Con la sentenza n. 14107 del 03.08.2012 la Corte di Cassazione è intervenuta in materia condominiale con particolare riferimento alle trasformazioni del tetto comune. In particolare, la questione esaminata concerneva l’azione di rimessione in pristino proposta dai proprietari di un appartamento al piano terra di un edificio nei confronti di una società proprietaria di soffitte che erano state trasformate in mansarde abitabili. Tale trasformazione era stata possibile mediante l’abbattimento parziale del tetto e l’innalzamento della parte residua di esso.

La società convenuta in giudizio ricorreva in Cassazione a seguito della sentenza sfavorevole da parte della Corte d’appello territoriale, la quale, pur riconoscendo l’esistenza di accordi tra la società e i condomini per l’esecuzione di lavori, escludeva che vi rientrasse anche l’autorizzazione alla modifica del tetto condominiale e disponeva, quindi, la riduzione in pristino dello stesso.

I giudici del “Palazzaccio” ritenevano fondati i motivi proposti dalla società convenuta, muovendo da una  rilettura dell’art. 1102 del codice civile che regolamenta l’uso della cosa comune nella comunione. L’uso della cosa comune, infatti, deve ritenersi consentito ai sensi del predetto articolo qualora le opere effettuate siano a regola d’arte, non pregiudichino la funzione propria della cosa comune e non siano lesive dei diritti degli altri comproprietari.

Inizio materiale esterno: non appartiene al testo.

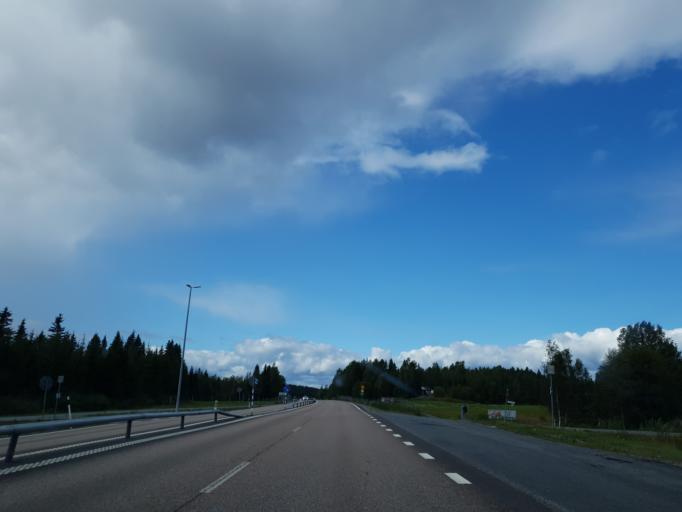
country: SE
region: Vaesternorrland
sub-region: OErnskoeldsviks Kommun
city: Ornskoldsvik
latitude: 63.3017
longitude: 18.8609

Perciò se vi sono delle modifiche al tetto condominiale che non siano significative in ragione della consistenza del bene, rapportate alla sua estensione e alla destinazione delle modifiche stesse, si può ritenere che queste debbano rientrare tra le opere consentite al singolo condomino.
Una interpretazione, dunque, dell’istituto il più favorevole possibile allo sviluppo delle esigenze abitative ed in linea con diverse pronunce giurisprudenziali favorevoli in tema di apertura di finestre su muri perimetrali senza che ciò costituisca abuso della cosa comune.

Secondo gli Ermellini, inoltre, da tale interpretazione è possibile ricavare un ulteriore importante principio. La clausola del pari uso della cosa comune non può essere intesa come vincolante per le potenzialità di godimento del singolo. In altri termini, se non sono individuabili in modo specifico i sacrifici concretamente imposti al condomino che vi si oppone, non è ammissibile il divieto di modifica finalizzato ad un uso più intenso della cosa comune. Ciò anche in assenza di un beneficio collettivo derivante dalla modificazione.

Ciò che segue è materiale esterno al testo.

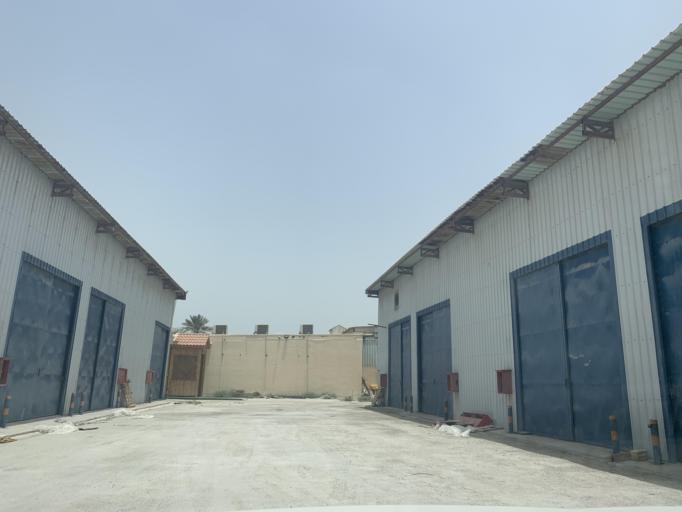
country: BH
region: Manama
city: Jidd Hafs
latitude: 26.2114
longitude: 50.5400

Nel caso in esame, dunque, avendo apportato una modesta soppressione di una parte del tetto, realizzando così un uso più intenso da parte del condomino e nel contempo salvaguardando la funzione di copertura e protezione delle strutture sottostanti svolta dal tetto preesistente, la società convenuta otteneva così l’accoglimento del ricorso proposto.